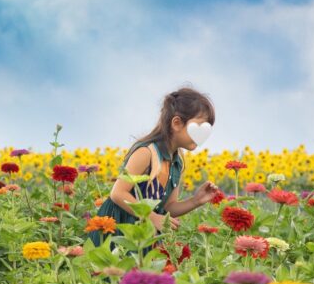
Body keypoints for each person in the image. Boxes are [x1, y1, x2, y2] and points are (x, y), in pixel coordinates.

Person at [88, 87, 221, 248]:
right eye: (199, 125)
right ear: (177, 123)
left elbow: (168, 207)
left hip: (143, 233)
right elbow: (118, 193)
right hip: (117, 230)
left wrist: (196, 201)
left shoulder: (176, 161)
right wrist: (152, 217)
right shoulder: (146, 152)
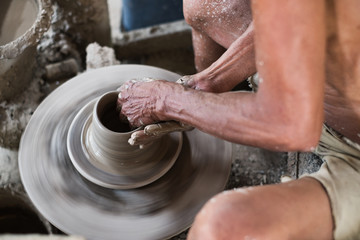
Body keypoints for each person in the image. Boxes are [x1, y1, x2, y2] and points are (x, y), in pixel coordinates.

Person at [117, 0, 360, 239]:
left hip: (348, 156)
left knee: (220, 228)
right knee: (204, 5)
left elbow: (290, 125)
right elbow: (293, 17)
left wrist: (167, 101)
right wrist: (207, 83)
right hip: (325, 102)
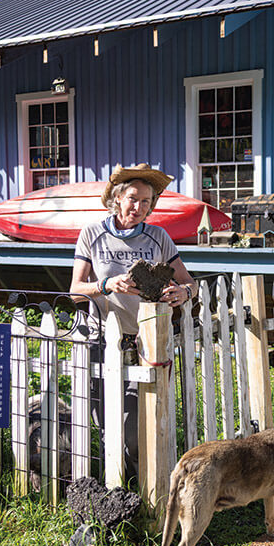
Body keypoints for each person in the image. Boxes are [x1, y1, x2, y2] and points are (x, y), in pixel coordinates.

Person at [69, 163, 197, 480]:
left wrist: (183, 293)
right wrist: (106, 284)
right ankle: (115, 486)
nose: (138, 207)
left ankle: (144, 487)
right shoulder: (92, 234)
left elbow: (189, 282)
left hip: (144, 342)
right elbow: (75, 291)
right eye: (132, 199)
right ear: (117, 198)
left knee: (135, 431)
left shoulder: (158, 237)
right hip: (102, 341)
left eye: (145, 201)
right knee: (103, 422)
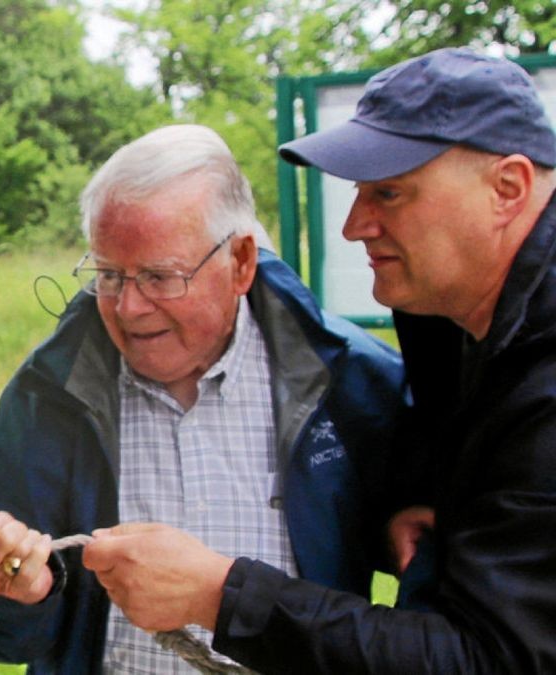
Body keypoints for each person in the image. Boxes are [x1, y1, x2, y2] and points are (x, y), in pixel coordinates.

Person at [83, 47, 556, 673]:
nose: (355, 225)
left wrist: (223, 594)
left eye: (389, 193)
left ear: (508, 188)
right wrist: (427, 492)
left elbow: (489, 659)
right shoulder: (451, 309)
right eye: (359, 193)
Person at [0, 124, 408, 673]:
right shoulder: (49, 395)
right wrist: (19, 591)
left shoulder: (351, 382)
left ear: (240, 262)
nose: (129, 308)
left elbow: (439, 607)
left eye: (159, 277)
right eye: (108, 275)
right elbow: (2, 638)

* * *

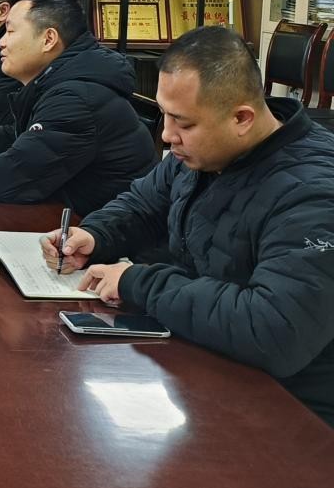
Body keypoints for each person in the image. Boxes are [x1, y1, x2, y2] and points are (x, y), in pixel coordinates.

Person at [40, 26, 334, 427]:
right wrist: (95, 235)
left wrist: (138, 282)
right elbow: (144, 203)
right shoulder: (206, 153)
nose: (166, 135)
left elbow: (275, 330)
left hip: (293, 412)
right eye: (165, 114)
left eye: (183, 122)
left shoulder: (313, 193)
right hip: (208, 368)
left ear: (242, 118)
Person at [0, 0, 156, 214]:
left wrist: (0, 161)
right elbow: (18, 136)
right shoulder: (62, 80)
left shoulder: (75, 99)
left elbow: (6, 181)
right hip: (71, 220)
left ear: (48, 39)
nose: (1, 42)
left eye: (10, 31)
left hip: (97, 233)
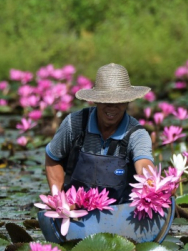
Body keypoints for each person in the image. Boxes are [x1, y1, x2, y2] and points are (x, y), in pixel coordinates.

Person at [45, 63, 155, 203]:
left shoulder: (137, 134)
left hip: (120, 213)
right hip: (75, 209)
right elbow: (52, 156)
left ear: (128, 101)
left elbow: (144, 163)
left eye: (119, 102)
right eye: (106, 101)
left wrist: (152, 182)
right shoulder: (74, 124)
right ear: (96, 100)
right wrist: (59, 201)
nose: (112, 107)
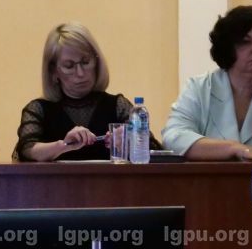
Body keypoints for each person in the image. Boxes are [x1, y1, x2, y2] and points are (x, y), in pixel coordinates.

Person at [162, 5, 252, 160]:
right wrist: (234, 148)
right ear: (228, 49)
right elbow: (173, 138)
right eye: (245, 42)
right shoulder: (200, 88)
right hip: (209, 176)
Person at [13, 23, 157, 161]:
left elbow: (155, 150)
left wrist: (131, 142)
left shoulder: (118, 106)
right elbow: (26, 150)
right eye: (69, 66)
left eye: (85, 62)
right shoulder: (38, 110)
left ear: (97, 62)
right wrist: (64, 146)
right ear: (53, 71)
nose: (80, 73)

WORK INSTRUCTIONS: Would you please reproduce the entries above, starting at the line with "left shoulder: (75, 99)" and stopping after the line with "right eye: (69, 66)"? Omit any pictures.

OUTPUT OF THE EXERCISE:
left shoulder: (75, 99)
left elbow: (6, 181)
right hip: (71, 220)
left ear: (48, 39)
nose: (1, 42)
left eye: (10, 31)
left hip: (97, 233)
Body keypoints for each person in the image. Boxes are [x1, y1, x2, y2] and points are (x, y), in pixel coordinates.

Person at [45, 63, 155, 203]:
left shoulder: (137, 134)
left hip: (120, 213)
right hip: (75, 209)
right elbow: (52, 156)
left ear: (128, 101)
left elbow: (144, 163)
left eye: (119, 102)
right eye: (106, 101)
left wrist: (152, 182)
right shoulder: (74, 124)
right ear: (96, 100)
right wrist: (59, 201)
nose: (112, 107)
Body keypoints for each person in the image. Boxes are [x1, y1, x2, y2] and points are (x, y), in pixel coordinates.

Person at [162, 5, 252, 160]:
right wrist: (234, 148)
right ear: (228, 49)
right elbow: (173, 138)
right eye: (245, 42)
right shoulder: (200, 88)
right hip: (209, 176)
Person at [13, 23, 157, 161]:
left elbow: (155, 150)
left wrist: (131, 142)
left shoulder: (118, 106)
right elbow: (26, 150)
right eye: (69, 66)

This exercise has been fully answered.